Esad, sırtını İran ve Rusya'ya dayamıştı. ABD ve İsrail de terör örgütü PYDYPG'ye alan açması karşılığında Esad iktidarına kredi tanımıştı. Derinden gelen dalga, Suriye devrimi Esad rejimini birkaç günde yerle bir etti; Rusya ve İran'ın da Suriye'den kovulmasını sağladı.

Bu coğrafyada sırtını emperyalizme dayayan iktidarların sonu yenilgi ve hüsranla bitiyor, kaçmakla sonuçlanıyor. Rejim koruması altında Suriye'nin kuzeyinde yer kapan, ABD ve İsrail'in destekleriyle palazlanan terör örgütü PYDYPG'nin de onun yöneticisi konumundaki Mazlum Abdi'nin de sonu Esad'dan farklı olmaz.

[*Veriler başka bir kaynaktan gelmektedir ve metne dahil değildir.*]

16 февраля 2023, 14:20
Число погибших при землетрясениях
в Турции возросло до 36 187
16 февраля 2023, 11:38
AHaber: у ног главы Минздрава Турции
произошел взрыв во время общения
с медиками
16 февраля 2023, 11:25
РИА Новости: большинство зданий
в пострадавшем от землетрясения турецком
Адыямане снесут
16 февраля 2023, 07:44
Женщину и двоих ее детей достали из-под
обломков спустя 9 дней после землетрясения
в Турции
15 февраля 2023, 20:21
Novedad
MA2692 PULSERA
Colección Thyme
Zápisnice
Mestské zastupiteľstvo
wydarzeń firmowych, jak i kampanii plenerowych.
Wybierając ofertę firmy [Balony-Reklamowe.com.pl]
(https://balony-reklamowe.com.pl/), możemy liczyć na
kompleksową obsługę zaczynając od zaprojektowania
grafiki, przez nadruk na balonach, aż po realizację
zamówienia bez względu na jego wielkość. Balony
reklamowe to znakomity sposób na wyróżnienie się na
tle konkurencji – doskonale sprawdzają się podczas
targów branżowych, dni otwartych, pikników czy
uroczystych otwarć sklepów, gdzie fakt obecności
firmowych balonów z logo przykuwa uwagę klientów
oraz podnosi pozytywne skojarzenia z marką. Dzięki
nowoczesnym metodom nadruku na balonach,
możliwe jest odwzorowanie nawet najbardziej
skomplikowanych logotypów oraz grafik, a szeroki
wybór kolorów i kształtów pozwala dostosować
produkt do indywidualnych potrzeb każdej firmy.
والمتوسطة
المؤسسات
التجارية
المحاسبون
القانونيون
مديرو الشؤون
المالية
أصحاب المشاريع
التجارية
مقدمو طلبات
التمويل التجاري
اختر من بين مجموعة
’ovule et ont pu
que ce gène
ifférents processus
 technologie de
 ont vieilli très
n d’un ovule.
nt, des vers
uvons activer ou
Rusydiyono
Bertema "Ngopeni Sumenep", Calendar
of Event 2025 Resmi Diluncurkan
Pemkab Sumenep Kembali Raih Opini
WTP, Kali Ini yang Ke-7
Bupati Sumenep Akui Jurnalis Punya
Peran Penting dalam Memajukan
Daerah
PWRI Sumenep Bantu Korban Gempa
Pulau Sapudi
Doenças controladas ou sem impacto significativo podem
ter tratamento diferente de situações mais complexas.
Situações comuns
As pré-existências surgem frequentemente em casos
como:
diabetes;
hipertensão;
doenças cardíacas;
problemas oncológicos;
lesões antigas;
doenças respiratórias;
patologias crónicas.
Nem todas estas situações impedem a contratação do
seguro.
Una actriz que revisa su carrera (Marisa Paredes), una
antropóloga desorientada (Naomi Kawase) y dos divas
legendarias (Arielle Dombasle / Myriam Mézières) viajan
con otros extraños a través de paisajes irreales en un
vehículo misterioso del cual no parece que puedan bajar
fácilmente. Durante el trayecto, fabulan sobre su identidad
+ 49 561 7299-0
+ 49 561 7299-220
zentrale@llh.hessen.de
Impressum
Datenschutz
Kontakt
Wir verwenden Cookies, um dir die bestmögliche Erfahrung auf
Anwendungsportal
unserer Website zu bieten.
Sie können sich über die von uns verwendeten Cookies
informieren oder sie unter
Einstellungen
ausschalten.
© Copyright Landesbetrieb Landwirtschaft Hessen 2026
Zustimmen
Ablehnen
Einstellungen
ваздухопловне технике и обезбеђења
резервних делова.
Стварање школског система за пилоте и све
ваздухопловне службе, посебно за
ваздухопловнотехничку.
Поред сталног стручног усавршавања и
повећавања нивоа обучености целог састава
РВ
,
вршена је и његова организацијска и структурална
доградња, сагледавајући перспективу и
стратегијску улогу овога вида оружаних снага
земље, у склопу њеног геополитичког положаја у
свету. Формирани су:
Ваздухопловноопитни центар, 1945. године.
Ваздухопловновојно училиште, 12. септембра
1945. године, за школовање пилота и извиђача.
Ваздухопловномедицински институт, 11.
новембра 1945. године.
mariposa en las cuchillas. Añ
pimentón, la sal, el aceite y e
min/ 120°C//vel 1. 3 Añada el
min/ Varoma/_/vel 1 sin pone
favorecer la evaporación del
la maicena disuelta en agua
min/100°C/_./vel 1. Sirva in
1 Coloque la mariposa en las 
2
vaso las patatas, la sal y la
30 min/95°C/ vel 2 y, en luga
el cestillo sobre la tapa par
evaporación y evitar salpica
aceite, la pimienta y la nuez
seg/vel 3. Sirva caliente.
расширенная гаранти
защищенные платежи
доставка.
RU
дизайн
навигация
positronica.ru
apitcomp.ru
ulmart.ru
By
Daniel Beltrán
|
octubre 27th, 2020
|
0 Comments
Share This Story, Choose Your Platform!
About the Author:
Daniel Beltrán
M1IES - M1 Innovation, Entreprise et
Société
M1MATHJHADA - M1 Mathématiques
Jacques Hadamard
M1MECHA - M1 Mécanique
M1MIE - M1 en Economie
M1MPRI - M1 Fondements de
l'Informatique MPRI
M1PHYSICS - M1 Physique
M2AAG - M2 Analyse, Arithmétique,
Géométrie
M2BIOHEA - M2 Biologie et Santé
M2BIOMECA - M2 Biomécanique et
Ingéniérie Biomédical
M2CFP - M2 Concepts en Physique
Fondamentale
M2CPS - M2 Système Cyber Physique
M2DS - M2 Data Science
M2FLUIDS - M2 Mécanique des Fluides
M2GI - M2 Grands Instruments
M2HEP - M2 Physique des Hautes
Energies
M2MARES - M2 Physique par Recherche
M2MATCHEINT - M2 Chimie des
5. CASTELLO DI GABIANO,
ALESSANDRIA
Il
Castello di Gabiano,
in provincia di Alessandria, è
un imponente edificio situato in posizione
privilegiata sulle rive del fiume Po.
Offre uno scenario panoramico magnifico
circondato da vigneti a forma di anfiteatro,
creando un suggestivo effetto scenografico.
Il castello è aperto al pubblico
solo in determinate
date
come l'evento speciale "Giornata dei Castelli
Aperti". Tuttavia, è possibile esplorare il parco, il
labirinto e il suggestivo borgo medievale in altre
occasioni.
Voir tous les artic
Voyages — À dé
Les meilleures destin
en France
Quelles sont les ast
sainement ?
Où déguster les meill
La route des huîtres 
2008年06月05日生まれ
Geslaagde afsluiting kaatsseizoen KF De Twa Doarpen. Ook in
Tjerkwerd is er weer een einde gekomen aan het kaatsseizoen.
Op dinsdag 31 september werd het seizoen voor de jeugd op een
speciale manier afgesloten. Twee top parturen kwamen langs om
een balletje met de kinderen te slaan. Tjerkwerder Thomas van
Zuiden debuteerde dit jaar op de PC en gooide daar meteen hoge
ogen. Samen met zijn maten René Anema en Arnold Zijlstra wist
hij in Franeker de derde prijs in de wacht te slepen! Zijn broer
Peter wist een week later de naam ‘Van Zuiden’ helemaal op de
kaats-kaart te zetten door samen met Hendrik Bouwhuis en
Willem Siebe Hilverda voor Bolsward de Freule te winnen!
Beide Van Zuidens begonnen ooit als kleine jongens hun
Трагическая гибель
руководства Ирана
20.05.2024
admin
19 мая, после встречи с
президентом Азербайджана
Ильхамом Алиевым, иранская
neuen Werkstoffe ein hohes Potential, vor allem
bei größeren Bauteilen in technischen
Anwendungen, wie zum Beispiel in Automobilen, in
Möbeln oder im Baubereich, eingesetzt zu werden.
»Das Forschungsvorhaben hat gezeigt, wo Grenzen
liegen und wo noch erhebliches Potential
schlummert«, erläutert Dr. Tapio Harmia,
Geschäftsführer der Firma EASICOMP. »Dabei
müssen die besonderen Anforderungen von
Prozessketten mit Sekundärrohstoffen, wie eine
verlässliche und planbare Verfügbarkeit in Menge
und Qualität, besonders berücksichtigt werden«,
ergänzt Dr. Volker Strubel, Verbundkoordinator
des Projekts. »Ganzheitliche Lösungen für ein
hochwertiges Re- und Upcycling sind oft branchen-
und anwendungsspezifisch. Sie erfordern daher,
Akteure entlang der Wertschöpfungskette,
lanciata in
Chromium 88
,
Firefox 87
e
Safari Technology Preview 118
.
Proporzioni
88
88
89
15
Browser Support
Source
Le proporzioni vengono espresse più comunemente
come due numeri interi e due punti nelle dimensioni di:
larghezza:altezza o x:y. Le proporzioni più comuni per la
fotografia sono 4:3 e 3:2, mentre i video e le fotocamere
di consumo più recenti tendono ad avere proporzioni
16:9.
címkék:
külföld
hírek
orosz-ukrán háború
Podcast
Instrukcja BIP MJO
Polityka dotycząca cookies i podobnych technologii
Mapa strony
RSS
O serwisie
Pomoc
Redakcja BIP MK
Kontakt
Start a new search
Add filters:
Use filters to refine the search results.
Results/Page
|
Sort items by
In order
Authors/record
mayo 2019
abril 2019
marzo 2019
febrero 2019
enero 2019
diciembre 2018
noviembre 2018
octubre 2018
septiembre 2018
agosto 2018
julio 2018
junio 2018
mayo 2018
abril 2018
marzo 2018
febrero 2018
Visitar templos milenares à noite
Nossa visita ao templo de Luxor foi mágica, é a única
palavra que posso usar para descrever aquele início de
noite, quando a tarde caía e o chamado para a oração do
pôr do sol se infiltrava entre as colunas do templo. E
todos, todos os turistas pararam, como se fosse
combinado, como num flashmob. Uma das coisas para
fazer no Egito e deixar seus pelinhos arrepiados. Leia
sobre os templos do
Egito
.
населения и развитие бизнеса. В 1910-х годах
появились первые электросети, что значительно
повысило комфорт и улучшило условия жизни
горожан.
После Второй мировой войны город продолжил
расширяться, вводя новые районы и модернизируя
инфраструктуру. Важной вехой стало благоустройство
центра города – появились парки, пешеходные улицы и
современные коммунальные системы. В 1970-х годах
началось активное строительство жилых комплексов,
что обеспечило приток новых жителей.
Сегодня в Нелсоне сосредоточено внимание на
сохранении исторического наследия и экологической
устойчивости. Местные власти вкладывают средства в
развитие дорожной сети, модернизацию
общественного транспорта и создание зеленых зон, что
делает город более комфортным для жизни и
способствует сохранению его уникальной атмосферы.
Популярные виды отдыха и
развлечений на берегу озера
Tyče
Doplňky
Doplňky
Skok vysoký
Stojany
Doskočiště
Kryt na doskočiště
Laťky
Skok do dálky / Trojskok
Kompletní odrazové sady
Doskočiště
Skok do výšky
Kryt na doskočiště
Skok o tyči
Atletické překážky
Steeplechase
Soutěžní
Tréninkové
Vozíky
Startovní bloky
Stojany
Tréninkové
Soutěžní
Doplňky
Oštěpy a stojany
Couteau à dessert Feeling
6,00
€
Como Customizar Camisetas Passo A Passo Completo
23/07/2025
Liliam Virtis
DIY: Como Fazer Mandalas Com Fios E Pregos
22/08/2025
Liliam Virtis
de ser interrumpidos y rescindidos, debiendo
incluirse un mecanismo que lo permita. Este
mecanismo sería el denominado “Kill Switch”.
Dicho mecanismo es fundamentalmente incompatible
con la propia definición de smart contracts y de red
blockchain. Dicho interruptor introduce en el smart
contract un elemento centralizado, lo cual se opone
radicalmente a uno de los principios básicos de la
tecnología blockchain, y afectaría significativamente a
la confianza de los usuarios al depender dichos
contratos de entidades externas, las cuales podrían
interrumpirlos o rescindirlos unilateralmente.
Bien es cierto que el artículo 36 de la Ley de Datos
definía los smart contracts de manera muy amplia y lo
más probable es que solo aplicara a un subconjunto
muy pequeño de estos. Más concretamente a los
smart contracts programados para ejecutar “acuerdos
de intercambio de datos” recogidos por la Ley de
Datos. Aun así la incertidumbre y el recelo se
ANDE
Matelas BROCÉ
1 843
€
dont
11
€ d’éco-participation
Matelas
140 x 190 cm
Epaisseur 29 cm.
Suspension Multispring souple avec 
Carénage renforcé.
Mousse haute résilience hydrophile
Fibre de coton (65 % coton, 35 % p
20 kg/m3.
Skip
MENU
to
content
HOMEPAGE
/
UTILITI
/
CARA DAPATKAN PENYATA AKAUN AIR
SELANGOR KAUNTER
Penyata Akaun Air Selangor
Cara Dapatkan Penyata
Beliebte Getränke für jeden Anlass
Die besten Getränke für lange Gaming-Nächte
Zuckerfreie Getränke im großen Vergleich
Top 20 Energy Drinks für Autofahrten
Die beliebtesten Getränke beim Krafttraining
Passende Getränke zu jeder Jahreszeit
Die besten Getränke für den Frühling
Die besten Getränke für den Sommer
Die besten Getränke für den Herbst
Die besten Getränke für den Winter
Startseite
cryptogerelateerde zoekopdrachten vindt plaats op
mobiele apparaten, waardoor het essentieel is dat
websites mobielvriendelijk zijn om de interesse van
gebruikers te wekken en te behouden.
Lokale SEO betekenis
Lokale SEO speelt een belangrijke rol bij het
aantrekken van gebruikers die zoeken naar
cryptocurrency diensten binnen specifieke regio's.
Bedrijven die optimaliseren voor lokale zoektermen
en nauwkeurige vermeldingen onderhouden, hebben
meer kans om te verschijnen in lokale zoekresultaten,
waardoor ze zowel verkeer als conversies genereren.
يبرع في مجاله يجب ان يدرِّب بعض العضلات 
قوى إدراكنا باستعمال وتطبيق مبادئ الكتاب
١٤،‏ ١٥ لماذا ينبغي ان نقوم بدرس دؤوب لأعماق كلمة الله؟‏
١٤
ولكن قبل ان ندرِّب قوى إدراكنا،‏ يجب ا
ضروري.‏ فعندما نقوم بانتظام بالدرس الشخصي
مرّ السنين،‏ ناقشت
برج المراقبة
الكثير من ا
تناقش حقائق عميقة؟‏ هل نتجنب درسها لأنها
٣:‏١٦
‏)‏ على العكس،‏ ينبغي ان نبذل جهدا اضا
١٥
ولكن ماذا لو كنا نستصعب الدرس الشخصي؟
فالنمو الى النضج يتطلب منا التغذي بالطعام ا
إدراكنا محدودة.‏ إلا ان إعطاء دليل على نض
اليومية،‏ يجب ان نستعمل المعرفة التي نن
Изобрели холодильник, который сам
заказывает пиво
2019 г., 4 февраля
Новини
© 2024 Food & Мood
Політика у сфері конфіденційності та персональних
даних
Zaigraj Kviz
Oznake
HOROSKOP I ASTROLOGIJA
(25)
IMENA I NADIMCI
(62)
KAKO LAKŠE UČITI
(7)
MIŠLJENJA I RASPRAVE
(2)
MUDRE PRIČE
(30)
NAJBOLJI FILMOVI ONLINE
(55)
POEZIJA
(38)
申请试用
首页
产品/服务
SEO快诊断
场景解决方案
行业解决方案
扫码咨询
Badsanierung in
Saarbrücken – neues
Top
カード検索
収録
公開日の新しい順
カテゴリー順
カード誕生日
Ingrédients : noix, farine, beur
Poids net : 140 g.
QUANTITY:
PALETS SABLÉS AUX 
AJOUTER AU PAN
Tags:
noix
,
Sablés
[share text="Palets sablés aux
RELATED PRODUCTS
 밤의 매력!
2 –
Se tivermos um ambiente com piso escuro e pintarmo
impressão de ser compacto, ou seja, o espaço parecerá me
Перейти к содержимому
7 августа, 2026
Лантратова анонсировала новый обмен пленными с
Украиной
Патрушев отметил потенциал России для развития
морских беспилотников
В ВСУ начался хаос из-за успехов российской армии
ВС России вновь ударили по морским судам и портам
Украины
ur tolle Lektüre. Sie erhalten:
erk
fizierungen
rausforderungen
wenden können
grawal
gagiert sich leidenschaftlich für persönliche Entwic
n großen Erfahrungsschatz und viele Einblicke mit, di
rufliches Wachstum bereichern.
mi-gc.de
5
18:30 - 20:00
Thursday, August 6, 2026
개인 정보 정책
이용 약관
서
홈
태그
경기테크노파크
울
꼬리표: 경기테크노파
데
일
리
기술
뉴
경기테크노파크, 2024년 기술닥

Esad rejiminin düşmesinin ardından Türk Dışişleri Bakanı Hakan Fidan'a yöneltilen "SDG ile görüşür müsünüz" sorusuna verdiği yanıt çok önemliydi. Fidan, kısaca şunları söyledi: "Suriye'nin kuzeyinde çok meşru Kürt tarafları var bulunan Kürt muhalif güçleri muhalefetin bir parçası olarak uzun zamandır çalışmalarına devam ediyor ancak herhangi PKK uzantısı Suriye'deki görüşmelerde meşru bir taraf olarak değerlendirilemez. Çünkü uluslararası savaşçılar var dolayısıyla Türkiye'den PKK kadroları İran, Irak ve İran'daki PKK kadroları Suriyeli değiller, Suriyeli olmayanlar DSG'yi yönetiyorlar ve herkes bunu biliyor. Kısaca sorunuza cevap verecek olursam, hayır görüşmeyeceğiz. Kendileriyle ilgili değişikliğe gitmedikleri sürece bu mümkün değil."

Fidan'ın ses tonu özellikle çok sertti; Türkiye'nin yaklaşımını da yansıtması bakımından önümüzdeki sürece ilişkin yaklaşımların ipucunu veriyordu.